Nous avons montré que GIFT15 stimule la genèse ex vivo d’un produit cellulaire autologue dérivé de lymphocytes B qui possède un effet immunosuppresseur important dans un modèle murin de sclérose en plaques. Rien n’interdit d’envisager que cette même plateforme pharmaceutique de thérapie cellulaire pourrait être fort utile en vue des traitements d’autres pathologies hyperimmunes comme le lupus, la maladie de Crohn, l’arthrite inflammatoire (polyarthrite rhumatoïde) et le rejet immun d’allogreffes.

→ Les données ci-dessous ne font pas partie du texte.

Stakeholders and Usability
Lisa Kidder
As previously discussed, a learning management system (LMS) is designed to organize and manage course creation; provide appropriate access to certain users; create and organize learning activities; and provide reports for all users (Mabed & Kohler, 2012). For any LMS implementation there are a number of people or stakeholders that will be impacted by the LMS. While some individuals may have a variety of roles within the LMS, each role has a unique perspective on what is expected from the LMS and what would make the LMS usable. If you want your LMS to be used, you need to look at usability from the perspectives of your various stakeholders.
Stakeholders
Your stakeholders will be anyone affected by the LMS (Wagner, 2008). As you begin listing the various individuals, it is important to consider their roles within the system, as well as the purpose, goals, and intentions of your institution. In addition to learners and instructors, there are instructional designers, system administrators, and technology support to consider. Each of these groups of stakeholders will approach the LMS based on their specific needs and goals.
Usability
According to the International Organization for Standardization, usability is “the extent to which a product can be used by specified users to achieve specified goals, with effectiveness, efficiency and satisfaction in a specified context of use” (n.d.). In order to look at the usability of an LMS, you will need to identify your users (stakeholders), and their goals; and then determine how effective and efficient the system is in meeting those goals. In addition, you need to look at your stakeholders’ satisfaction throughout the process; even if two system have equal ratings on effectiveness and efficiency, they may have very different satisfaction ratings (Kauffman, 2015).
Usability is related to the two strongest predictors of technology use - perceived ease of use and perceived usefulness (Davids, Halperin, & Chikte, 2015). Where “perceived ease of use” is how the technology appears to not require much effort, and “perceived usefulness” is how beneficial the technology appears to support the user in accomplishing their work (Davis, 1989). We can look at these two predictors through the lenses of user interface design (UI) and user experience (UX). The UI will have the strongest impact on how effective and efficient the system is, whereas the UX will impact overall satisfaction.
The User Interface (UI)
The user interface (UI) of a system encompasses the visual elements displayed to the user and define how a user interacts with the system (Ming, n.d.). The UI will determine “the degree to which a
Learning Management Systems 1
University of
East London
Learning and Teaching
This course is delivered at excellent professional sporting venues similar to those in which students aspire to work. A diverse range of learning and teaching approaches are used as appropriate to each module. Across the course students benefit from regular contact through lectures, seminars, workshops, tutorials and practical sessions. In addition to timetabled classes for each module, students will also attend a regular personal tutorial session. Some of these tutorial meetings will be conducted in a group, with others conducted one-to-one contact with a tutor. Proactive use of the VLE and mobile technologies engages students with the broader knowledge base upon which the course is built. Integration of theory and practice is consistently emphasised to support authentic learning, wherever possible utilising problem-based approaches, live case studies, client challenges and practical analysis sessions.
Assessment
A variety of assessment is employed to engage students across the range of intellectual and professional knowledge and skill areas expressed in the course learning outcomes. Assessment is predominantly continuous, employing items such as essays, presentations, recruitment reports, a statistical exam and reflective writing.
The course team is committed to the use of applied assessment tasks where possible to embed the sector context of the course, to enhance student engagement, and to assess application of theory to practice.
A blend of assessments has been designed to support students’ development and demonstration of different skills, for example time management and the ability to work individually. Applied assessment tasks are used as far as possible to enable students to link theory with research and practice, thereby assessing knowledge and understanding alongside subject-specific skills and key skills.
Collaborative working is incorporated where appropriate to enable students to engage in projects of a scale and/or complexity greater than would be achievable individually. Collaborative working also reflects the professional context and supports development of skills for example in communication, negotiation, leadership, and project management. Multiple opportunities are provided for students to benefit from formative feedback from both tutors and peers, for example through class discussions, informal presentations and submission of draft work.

Une avancée conceptuelle importante réside dans l’observation que la création d’une fusokine chimérique résultant du mariage forcé de deux cytokines dotées de propriétés biochimiques distinctes aboutit à une protéine dont les effets biochimiques sont inattendus et contre-intuitifs ; d’autres molécules de ce type sont en cours de développement [ 10]. Ce type d’approche pharmacologique visant à confondre Dame Nature pourrait être fructueux pour la conceptualisation et la mise au point de molécules consœurs susceptibles de moduler l’immunité à des fins thérapeutiques.

Conflit d’intérêts

Les auteurs déclarent n’avoir aucun conflit d’intérêts concernant les données publiées dans cet article.

 
Footnotes
1 Le glatiramère est un copolymère synthétique qui agirait sur les cellules de l’immunité, le mitoxantrone un immunosuppresseur, et le natalizumab ou Tysabri® un anticorps monoclonal humanisé dirigé contre la chaîne α4 des intégrines et bloquant la migration des lymphocytes via la barrière hématoencéphalique.